SUPPLIED INFORMATION Block Start
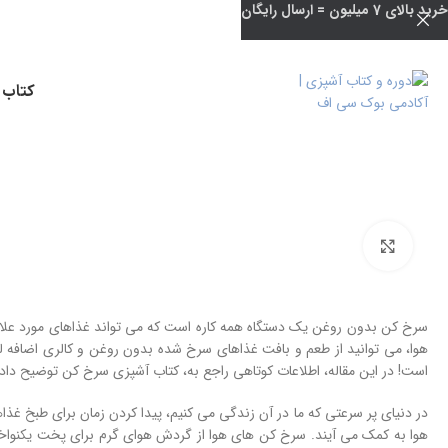
خرید بالای 7 میلیون = ارسال رایگان
کتاب 
بزرگنمایی تصویر
سرخ کن بدون روغن یک دستگاه همه کاره است که می تواند غذاهای مورد علاق
هوا، می توانید از طعم و بافت غذاهای سرخ شده بدون روغن و کالری اضافه لذت
است! در این مقاله، اطلاعات کوتاهی راجع به، کتاب آشپزی سرخ کن توضیح داده
در دنیای پر سرعتی که ما در آن زندگی می کنیم، پیدا کردن زمان برای طبخ غ
هوا به کمک می آیند. سرخ کن های هوا از گردش هوای گرم برای پخت یکنواخت غ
SUPPLIED INFORMATION Block End
- [WHAT THIS TASK INVOLVES] The lines holding the word "روغن" are the answer. Pull them out of the records and copy them.

- [ANSWER TO THIS PROBLEM]
سرخ کن بدون روغن یک دستگاه همه کاره است که می تواند غذاهای مورد علاق
هوا، می توانید از طعم و بافت غذاهای سرخ شده بدون روغن و کالری اضافه لذت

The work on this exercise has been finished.